Task:
Return the data below unchanged, line for line.

[Stored entries]
%%

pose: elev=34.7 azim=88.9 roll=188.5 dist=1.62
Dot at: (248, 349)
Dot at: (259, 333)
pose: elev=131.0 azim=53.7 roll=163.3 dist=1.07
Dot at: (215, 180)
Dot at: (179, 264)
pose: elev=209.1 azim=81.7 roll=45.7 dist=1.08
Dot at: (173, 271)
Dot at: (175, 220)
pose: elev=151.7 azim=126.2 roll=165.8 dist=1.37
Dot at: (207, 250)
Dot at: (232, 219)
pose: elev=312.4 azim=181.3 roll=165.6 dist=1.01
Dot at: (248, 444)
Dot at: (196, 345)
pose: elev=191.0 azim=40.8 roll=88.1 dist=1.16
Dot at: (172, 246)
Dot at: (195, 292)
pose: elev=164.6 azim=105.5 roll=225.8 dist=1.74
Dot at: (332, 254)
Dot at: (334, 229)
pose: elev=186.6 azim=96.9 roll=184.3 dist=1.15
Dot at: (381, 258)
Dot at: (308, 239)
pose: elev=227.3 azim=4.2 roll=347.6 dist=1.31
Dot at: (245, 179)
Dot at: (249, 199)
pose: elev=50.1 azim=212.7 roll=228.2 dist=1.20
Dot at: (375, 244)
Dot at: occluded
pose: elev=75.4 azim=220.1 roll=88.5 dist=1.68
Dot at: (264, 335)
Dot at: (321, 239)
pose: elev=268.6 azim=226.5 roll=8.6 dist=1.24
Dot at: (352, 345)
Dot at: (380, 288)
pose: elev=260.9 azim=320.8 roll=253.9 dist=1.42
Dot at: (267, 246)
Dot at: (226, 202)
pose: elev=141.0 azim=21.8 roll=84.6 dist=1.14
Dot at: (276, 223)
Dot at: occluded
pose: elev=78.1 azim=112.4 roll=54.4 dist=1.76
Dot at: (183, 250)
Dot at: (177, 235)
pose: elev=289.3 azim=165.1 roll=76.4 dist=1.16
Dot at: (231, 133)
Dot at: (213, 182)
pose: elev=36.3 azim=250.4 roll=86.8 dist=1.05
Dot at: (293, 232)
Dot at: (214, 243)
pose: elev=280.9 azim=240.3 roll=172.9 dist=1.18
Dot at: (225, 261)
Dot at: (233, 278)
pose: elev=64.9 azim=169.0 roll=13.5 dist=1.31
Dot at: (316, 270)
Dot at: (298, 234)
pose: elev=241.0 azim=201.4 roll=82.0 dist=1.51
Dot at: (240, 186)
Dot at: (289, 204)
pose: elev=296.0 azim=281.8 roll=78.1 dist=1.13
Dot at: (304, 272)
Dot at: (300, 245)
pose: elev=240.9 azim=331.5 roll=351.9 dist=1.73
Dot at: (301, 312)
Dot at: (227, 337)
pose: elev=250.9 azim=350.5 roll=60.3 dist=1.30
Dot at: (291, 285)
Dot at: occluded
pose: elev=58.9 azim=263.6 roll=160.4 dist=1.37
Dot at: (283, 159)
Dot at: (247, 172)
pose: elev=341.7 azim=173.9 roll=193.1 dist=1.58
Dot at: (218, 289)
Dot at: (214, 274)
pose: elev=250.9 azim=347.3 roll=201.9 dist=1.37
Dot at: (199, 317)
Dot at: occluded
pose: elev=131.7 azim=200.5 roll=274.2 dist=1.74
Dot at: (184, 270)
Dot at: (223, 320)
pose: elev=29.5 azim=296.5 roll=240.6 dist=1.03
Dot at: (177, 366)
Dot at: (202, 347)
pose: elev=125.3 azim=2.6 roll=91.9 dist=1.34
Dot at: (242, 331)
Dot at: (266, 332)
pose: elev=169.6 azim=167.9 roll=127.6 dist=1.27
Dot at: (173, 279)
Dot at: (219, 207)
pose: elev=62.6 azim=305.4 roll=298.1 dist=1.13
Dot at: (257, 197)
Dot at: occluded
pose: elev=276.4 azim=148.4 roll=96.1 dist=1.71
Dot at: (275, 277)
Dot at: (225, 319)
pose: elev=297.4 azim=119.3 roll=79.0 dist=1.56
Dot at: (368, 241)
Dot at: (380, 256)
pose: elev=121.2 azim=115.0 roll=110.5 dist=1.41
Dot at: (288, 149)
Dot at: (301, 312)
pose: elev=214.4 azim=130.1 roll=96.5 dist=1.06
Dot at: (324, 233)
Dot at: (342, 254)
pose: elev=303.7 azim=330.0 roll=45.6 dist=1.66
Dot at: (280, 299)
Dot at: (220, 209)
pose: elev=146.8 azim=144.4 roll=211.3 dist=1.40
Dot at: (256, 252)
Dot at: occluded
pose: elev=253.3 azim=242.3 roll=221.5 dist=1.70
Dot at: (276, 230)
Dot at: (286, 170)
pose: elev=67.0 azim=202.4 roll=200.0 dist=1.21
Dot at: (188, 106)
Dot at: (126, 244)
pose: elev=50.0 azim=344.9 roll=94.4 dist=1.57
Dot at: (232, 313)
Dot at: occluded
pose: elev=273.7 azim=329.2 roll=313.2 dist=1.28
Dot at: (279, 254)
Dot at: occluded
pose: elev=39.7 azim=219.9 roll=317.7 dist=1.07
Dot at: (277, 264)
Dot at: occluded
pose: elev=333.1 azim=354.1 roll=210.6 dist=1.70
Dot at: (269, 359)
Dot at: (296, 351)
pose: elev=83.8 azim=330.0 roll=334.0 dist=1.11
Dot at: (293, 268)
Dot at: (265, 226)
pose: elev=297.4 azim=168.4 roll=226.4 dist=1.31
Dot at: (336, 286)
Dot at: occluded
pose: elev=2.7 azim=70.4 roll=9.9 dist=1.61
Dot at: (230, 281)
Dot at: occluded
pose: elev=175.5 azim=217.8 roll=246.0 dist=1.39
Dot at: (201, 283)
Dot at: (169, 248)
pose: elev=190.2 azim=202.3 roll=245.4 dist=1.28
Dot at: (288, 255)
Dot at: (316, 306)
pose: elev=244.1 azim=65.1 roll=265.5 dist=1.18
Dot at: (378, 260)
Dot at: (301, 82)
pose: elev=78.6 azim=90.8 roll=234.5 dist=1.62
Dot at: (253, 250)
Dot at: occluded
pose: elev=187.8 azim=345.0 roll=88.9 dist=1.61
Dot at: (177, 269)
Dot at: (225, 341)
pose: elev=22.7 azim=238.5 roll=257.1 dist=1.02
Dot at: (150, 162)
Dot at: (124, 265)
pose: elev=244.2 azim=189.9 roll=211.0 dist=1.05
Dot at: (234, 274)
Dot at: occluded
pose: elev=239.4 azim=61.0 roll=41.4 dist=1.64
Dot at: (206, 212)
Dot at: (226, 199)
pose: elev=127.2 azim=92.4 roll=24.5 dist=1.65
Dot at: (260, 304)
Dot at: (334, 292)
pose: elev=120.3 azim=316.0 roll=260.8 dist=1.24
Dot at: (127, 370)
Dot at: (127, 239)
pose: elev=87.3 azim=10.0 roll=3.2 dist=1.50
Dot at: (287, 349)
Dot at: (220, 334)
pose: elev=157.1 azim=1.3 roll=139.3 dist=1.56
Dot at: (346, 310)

%%

Output of the exercise:
pose: elev=34.7 azim=88.9 roll=188.5 dist=1.62
Dot at: (248, 349)
Dot at: (259, 333)
pose: elev=131.0 azim=53.7 roll=163.3 dist=1.07
Dot at: (215, 180)
Dot at: (179, 264)
pose: elev=209.1 azim=81.7 roll=45.7 dist=1.08
Dot at: (173, 271)
Dot at: (175, 220)
pose: elev=151.7 azim=126.2 roll=165.8 dist=1.37
Dot at: (207, 250)
Dot at: (232, 219)
pose: elev=312.4 azim=181.3 roll=165.6 dist=1.01
Dot at: (248, 444)
Dot at: (196, 345)
pose: elev=191.0 azim=40.8 roll=88.1 dist=1.16
Dot at: (172, 246)
Dot at: (195, 292)
pose: elev=164.6 azim=105.5 roll=225.8 dist=1.74
Dot at: (332, 254)
Dot at: (334, 229)
pose: elev=186.6 azim=96.9 roll=184.3 dist=1.15
Dot at: (381, 258)
Dot at: (308, 239)
pose: elev=227.3 azim=4.2 roll=347.6 dist=1.31
Dot at: (245, 179)
Dot at: (249, 199)
pose: elev=50.1 azim=212.7 roll=228.2 dist=1.20
Dot at: (375, 244)
Dot at: occluded
pose: elev=75.4 azim=220.1 roll=88.5 dist=1.68
Dot at: (264, 335)
Dot at: (321, 239)
pose: elev=268.6 azim=226.5 roll=8.6 dist=1.24
Dot at: (352, 345)
Dot at: (380, 288)
pose: elev=260.9 azim=320.8 roll=253.9 dist=1.42
Dot at: (267, 246)
Dot at: (226, 202)
pose: elev=141.0 azim=21.8 roll=84.6 dist=1.14
Dot at: (276, 223)
Dot at: occluded
pose: elev=78.1 azim=112.4 roll=54.4 dist=1.76
Dot at: (183, 250)
Dot at: (177, 235)
pose: elev=289.3 azim=165.1 roll=76.4 dist=1.16
Dot at: (231, 133)
Dot at: (213, 182)
pose: elev=36.3 azim=250.4 roll=86.8 dist=1.05
Dot at: (293, 232)
Dot at: (214, 243)
pose: elev=280.9 azim=240.3 roll=172.9 dist=1.18
Dot at: (225, 261)
Dot at: (233, 278)
pose: elev=64.9 azim=169.0 roll=13.5 dist=1.31
Dot at: (316, 270)
Dot at: (298, 234)
pose: elev=241.0 azim=201.4 roll=82.0 dist=1.51
Dot at: (240, 186)
Dot at: (289, 204)
pose: elev=296.0 azim=281.8 roll=78.1 dist=1.13
Dot at: (304, 272)
Dot at: (300, 245)
pose: elev=240.9 azim=331.5 roll=351.9 dist=1.73
Dot at: (301, 312)
Dot at: (227, 337)
pose: elev=250.9 azim=350.5 roll=60.3 dist=1.30
Dot at: (291, 285)
Dot at: occluded
pose: elev=58.9 azim=263.6 roll=160.4 dist=1.37
Dot at: (283, 159)
Dot at: (247, 172)
pose: elev=341.7 azim=173.9 roll=193.1 dist=1.58
Dot at: (218, 289)
Dot at: (214, 274)
pose: elev=250.9 azim=347.3 roll=201.9 dist=1.37
Dot at: (199, 317)
Dot at: occluded
pose: elev=131.7 azim=200.5 roll=274.2 dist=1.74
Dot at: (184, 270)
Dot at: (223, 320)
pose: elev=29.5 azim=296.5 roll=240.6 dist=1.03
Dot at: (177, 366)
Dot at: (202, 347)
pose: elev=125.3 azim=2.6 roll=91.9 dist=1.34
Dot at: (242, 331)
Dot at: (266, 332)
pose: elev=169.6 azim=167.9 roll=127.6 dist=1.27
Dot at: (173, 279)
Dot at: (219, 207)
pose: elev=62.6 azim=305.4 roll=298.1 dist=1.13
Dot at: (257, 197)
Dot at: occluded
pose: elev=276.4 azim=148.4 roll=96.1 dist=1.71
Dot at: (275, 277)
Dot at: (225, 319)
pose: elev=297.4 azim=119.3 roll=79.0 dist=1.56
Dot at: (368, 241)
Dot at: (380, 256)
pose: elev=121.2 azim=115.0 roll=110.5 dist=1.41
Dot at: (288, 149)
Dot at: (301, 312)
pose: elev=214.4 azim=130.1 roll=96.5 dist=1.06
Dot at: (324, 233)
Dot at: (342, 254)
pose: elev=303.7 azim=330.0 roll=45.6 dist=1.66
Dot at: (280, 299)
Dot at: (220, 209)
pose: elev=146.8 azim=144.4 roll=211.3 dist=1.40
Dot at: (256, 252)
Dot at: occluded
pose: elev=253.3 azim=242.3 roll=221.5 dist=1.70
Dot at: (276, 230)
Dot at: (286, 170)
pose: elev=67.0 azim=202.4 roll=200.0 dist=1.21
Dot at: (188, 106)
Dot at: (126, 244)
pose: elev=50.0 azim=344.9 roll=94.4 dist=1.57
Dot at: (232, 313)
Dot at: occluded
pose: elev=273.7 azim=329.2 roll=313.2 dist=1.28
Dot at: (279, 254)
Dot at: occluded
pose: elev=39.7 azim=219.9 roll=317.7 dist=1.07
Dot at: (277, 264)
Dot at: occluded
pose: elev=333.1 azim=354.1 roll=210.6 dist=1.70
Dot at: (269, 359)
Dot at: (296, 351)
pose: elev=83.8 azim=330.0 roll=334.0 dist=1.11
Dot at: (293, 268)
Dot at: (265, 226)
pose: elev=297.4 azim=168.4 roll=226.4 dist=1.31
Dot at: (336, 286)
Dot at: occluded
pose: elev=2.7 azim=70.4 roll=9.9 dist=1.61
Dot at: (230, 281)
Dot at: occluded
pose: elev=175.5 azim=217.8 roll=246.0 dist=1.39
Dot at: (201, 283)
Dot at: (169, 248)
pose: elev=190.2 azim=202.3 roll=245.4 dist=1.28
Dot at: (288, 255)
Dot at: (316, 306)
pose: elev=244.1 azim=65.1 roll=265.5 dist=1.18
Dot at: (378, 260)
Dot at: (301, 82)
pose: elev=78.6 azim=90.8 roll=234.5 dist=1.62
Dot at: (253, 250)
Dot at: occluded
pose: elev=187.8 azim=345.0 roll=88.9 dist=1.61
Dot at: (177, 269)
Dot at: (225, 341)
pose: elev=22.7 azim=238.5 roll=257.1 dist=1.02
Dot at: (150, 162)
Dot at: (124, 265)
pose: elev=244.2 azim=189.9 roll=211.0 dist=1.05
Dot at: (234, 274)
Dot at: occluded
pose: elev=239.4 azim=61.0 roll=41.4 dist=1.64
Dot at: (206, 212)
Dot at: (226, 199)
pose: elev=127.2 azim=92.4 roll=24.5 dist=1.65
Dot at: (260, 304)
Dot at: (334, 292)
pose: elev=120.3 azim=316.0 roll=260.8 dist=1.24
Dot at: (127, 370)
Dot at: (127, 239)
pose: elev=87.3 azim=10.0 roll=3.2 dist=1.50
Dot at: (287, 349)
Dot at: (220, 334)
pose: elev=157.1 azim=1.3 roll=139.3 dist=1.56
Dot at: (346, 310)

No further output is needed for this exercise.